RAW DATA below:

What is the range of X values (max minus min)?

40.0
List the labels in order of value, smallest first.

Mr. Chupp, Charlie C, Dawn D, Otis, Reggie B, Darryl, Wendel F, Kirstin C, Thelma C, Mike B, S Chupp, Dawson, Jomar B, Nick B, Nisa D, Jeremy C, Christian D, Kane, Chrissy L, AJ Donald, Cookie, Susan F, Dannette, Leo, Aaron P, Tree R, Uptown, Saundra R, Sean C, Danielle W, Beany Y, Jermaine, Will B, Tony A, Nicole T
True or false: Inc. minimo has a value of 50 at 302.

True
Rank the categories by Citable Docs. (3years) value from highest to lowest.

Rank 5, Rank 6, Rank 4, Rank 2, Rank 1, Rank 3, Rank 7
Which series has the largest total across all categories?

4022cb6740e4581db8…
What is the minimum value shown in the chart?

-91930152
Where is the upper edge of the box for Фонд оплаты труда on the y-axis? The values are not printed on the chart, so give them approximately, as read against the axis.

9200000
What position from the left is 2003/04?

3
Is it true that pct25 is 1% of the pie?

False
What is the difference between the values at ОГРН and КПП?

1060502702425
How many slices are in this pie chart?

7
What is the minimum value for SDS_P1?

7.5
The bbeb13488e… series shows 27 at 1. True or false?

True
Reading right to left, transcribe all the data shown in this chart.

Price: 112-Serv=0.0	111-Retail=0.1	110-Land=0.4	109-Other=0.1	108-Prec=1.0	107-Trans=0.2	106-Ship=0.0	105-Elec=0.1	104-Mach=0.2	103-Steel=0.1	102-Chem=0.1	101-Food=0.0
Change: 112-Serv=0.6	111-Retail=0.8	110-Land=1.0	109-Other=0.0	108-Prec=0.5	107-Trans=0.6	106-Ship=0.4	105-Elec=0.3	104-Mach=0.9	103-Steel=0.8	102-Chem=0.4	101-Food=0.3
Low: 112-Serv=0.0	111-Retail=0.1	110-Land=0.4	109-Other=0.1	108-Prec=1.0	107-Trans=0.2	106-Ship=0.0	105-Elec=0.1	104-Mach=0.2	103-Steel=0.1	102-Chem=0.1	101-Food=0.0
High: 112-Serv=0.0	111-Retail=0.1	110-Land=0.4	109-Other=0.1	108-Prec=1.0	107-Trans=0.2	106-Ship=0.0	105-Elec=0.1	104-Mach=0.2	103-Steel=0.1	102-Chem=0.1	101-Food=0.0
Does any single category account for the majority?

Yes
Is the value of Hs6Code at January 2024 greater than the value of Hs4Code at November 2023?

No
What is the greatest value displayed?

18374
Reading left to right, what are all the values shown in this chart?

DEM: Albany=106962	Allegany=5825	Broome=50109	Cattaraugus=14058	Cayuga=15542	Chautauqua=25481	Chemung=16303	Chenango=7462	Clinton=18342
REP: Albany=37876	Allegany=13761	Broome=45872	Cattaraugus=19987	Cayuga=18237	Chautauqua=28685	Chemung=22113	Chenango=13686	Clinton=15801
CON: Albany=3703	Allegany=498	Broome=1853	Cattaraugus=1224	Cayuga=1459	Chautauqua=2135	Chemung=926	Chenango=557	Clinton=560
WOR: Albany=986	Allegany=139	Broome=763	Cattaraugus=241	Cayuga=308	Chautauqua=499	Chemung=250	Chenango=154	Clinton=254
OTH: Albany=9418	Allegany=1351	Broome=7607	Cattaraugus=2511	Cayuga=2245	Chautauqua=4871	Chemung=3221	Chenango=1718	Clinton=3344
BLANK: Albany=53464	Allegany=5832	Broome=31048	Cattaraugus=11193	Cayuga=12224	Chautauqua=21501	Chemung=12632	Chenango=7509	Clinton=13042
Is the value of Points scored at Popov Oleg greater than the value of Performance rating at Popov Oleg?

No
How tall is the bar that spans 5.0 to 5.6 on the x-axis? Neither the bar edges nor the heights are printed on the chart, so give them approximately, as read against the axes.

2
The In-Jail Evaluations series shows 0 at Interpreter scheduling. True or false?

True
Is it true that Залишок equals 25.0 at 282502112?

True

End of RAW DATA.

• **GOAL OF THE EXERCISE**: Rewrite all of the entries above, putting "graph" wherever "chart" appears and leaving everything else as it is.

• **TASK RESULT**:
What is the range of X values (max minus min)?

40.0
List the labels in order of value, smallest first.

Mr. Chupp, Charlie C, Dawn D, Otis, Reggie B, Darryl, Wendel F, Kirstin C, Thelma C, Mike B, S Chupp, Dawson, Jomar B, Nick B, Nisa D, Jeremy C, Christian D, Kane, Chrissy L, AJ Donald, Cookie, Susan F, Dannette, Leo, Aaron P, Tree R, Uptown, Saundra R, Sean C, Danielle W, Beany Y, Jermaine, Will B, Tony A, Nicole T
True or false: Inc. minimo has a value of 50 at 302.

True
Rank the categories by Citable Docs. (3years) value from highest to lowest.

Rank 5, Rank 6, Rank 4, Rank 2, Rank 1, Rank 3, Rank 7
Which series has the largest total across all categories?

4022cb6740e4581db8…
What is the minimum value shown in the graph?

-91930152
Where is the upper edge of the box for Фонд оплаты труда on the y-axis? The values are not printed on the graph, so give them approximately, as read against the axis.

9200000
What position from the left is 2003/04?

3
Is it true that pct25 is 1% of the pie?

False
What is the difference between the values at ОГРН and КПП?

1060502702425
How many slices are in this pie graph?

7
What is the minimum value for SDS_P1?

7.5
The bbeb13488e… series shows 27 at 1. True or false?

True
Reading right to left, transcribe all the data shown in this graph.

Price: 112-Serv=0.0	111-Retail=0.1	110-Land=0.4	109-Other=0.1	108-Prec=1.0	107-Trans=0.2	106-Ship=0.0	105-Elec=0.1	104-Mach=0.2	103-Steel=0.1	102-Chem=0.1	101-Food=0.0
Change: 112-Serv=0.6	111-Retail=0.8	110-Land=1.0	109-Other=0.0	108-Prec=0.5	107-Trans=0.6	106-Ship=0.4	105-Elec=0.3	104-Mach=0.9	103-Steel=0.8	102-Chem=0.4	101-Food=0.3
Low: 112-Serv=0.0	111-Retail=0.1	110-Land=0.4	109-Other=0.1	108-Prec=1.0	107-Trans=0.2	106-Ship=0.0	105-Elec=0.1	104-Mach=0.2	103-Steel=0.1	102-Chem=0.1	101-Food=0.0
High: 112-Serv=0.0	111-Retail=0.1	110-Land=0.4	109-Other=0.1	108-Prec=1.0	107-Trans=0.2	106-Ship=0.0	105-Elec=0.1	104-Mach=0.2	103-Steel=0.1	102-Chem=0.1	101-Food=0.0
Does any single category account for the majority?

Yes
Is the value of Hs6Code at January 2024 greater than the value of Hs4Code at November 2023?

No
What is the greatest value displayed?

18374
Reading left to right, what are all the values shown in this graph?

DEM: Albany=106962	Allegany=5825	Broome=50109	Cattaraugus=14058	Cayuga=15542	Chautauqua=25481	Chemung=16303	Chenango=7462	Clinton=18342
REP: Albany=37876	Allegany=13761	Broome=45872	Cattaraugus=19987	Cayuga=18237	Chautauqua=28685	Chemung=22113	Chenango=13686	Clinton=15801
CON: Albany=3703	Allegany=498	Broome=1853	Cattaraugus=1224	Cayuga=1459	Chautauqua=2135	Chemung=926	Chenango=557	Clinton=560
WOR: Albany=986	Allegany=139	Broome=763	Cattaraugus=241	Cayuga=308	Chautauqua=499	Chemung=250	Chenango=154	Clinton=254
OTH: Albany=9418	Allegany=1351	Broome=7607	Cattaraugus=2511	Cayuga=2245	Chautauqua=4871	Chemung=3221	Chenango=1718	Clinton=3344
BLANK: Albany=53464	Allegany=5832	Broome=31048	Cattaraugus=11193	Cayuga=12224	Chautauqua=21501	Chemung=12632	Chenango=7509	Clinton=13042
Is the value of Points scored at Popov Oleg greater than the value of Performance rating at Popov Oleg?

No
How tall is the bar that spans 5.0 to 5.6 on the x-axis? Neither the bar edges nor the heights are printed on the graph, so give them approximately, as read against the axes.

2
The In-Jail Evaluations series shows 0 at Interpreter scheduling. True or false?

True
Is it true that Залишок equals 25.0 at 282502112?

True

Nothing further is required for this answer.